Expected credit loss provisions nudged up by $14 million in the first quarter from the previous three months in Hong Kong, HSBC's primary market, but climbed in other geographies. The rest of Asia saw an $804 million increase, while Europe and North America, two regions from which the bank wants to scale back to free up capital to expand in Asia, had a $1 billion surge.
The provisions slashed the lender's first-quarter reported pretax profit to $3.23 billion in the three months ending March 31. That compares with $6.21 billion in the same period a year earlier and the $3.67 billion consensus estimate of analysts.
The bank, which draws 95% of its profit from Asia, said its profit after tax declined 49% to $2.51 billion.
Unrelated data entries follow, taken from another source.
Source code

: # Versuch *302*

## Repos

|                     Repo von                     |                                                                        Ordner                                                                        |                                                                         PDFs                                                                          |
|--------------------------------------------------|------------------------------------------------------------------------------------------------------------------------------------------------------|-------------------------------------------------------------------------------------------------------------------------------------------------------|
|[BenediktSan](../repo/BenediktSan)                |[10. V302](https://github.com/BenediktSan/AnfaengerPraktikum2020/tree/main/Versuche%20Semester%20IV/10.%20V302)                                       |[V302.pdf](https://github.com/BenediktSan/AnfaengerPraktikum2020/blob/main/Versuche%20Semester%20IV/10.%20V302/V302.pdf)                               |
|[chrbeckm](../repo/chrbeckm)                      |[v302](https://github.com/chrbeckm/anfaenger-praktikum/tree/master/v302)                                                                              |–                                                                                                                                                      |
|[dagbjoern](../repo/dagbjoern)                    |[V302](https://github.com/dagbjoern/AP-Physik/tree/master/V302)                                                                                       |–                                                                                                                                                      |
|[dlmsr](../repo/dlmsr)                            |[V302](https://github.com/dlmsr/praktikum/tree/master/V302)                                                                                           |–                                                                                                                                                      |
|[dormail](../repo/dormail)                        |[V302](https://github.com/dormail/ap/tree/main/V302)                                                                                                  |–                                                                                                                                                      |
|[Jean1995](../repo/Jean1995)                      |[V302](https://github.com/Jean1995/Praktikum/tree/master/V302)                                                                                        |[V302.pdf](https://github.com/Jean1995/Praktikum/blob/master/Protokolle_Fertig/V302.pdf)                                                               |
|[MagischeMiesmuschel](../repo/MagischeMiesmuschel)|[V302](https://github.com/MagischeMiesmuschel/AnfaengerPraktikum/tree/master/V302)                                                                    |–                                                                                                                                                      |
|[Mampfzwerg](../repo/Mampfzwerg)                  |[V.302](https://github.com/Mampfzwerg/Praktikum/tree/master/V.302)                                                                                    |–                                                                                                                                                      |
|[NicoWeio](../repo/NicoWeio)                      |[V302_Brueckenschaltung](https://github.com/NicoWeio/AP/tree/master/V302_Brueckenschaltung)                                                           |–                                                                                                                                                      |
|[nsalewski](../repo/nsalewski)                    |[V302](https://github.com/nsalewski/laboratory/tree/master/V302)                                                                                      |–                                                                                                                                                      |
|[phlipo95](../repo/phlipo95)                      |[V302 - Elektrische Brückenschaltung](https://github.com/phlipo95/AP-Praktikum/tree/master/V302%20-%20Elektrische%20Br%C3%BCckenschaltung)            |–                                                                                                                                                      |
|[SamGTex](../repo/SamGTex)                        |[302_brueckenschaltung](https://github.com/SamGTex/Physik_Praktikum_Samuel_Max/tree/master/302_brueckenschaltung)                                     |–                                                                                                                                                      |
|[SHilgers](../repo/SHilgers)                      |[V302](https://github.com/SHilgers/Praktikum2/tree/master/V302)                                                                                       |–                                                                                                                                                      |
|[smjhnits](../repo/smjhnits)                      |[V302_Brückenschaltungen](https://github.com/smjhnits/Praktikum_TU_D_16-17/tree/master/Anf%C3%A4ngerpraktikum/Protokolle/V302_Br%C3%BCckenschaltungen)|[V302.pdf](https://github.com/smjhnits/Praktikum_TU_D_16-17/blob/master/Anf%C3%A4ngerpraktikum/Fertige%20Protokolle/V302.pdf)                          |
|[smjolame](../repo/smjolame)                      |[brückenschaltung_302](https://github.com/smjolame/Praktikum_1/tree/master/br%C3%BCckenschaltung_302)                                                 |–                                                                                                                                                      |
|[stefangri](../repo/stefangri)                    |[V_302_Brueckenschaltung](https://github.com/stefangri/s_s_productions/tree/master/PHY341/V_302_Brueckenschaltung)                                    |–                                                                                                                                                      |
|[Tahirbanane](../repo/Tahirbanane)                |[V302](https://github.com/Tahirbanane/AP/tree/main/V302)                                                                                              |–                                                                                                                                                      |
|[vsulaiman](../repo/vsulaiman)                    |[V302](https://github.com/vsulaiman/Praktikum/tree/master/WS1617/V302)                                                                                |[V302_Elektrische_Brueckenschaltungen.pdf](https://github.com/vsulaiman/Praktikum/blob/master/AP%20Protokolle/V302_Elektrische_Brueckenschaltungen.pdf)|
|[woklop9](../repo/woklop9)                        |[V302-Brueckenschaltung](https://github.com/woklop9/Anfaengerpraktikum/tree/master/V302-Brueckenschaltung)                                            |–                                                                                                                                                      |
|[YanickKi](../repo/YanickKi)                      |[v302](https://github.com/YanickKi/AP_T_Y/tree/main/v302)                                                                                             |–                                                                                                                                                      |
"The economic impact of the COVID-19 pandemic on our customers has been the main driver of the change in our financial performance since the turn of the year," Quinn, who took over as CEO full time on March 18, said in a statement.
"The resultant increase in expected credit losses in the first quarter contributed to a material fall in reported profit before tax compared with the same period last year," he said.
The lender expects to offset some of the impact from higher provisions and lower customer activity during the year by cutting operating expenses. It expects mid-to-high single-digit percentage growth in assets in 2020.
Revenues were stagnant at all business lines except in its markets unit, where volatile markets boosted revenue by 25%.
HSBC's shares declined 1% in London in early trading on Tuesday. Its Hong Kong-listed shares closed 1% higher, trimming losses for the year to 34%. That compares with a 13% decline for the benchmark Hang Seng Index and a 49% slump for Standard Chartered.